━━ DATA ━━

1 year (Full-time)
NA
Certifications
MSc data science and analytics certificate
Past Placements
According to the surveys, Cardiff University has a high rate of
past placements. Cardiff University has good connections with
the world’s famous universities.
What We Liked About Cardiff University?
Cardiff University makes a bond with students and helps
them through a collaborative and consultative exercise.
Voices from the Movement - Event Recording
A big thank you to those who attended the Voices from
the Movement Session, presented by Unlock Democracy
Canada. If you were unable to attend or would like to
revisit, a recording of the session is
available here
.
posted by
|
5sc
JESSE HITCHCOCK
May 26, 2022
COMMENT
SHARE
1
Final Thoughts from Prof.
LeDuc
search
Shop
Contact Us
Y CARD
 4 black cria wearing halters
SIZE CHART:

━━━

▶ _EXERCISE INSTRUCTIONS_: Output the line containing "the Movement Session, presented" and all lines after it to the end of the records, exactly as given.

▶ _REPLY TO THE TASK_:
the Movement Session, presented by Unlock Democracy
Canada. If you were unable to attend or would like to
revisit, a recording of the session is
available here
.
posted by
|
5sc
JESSE HITCHCOCK
May 26, 2022
COMMENT
SHARE
1
Final Thoughts from Prof.
LeDuc
search
Shop
Contact Us
Y CARD
 4 black cria wearing halters
SIZE CHART:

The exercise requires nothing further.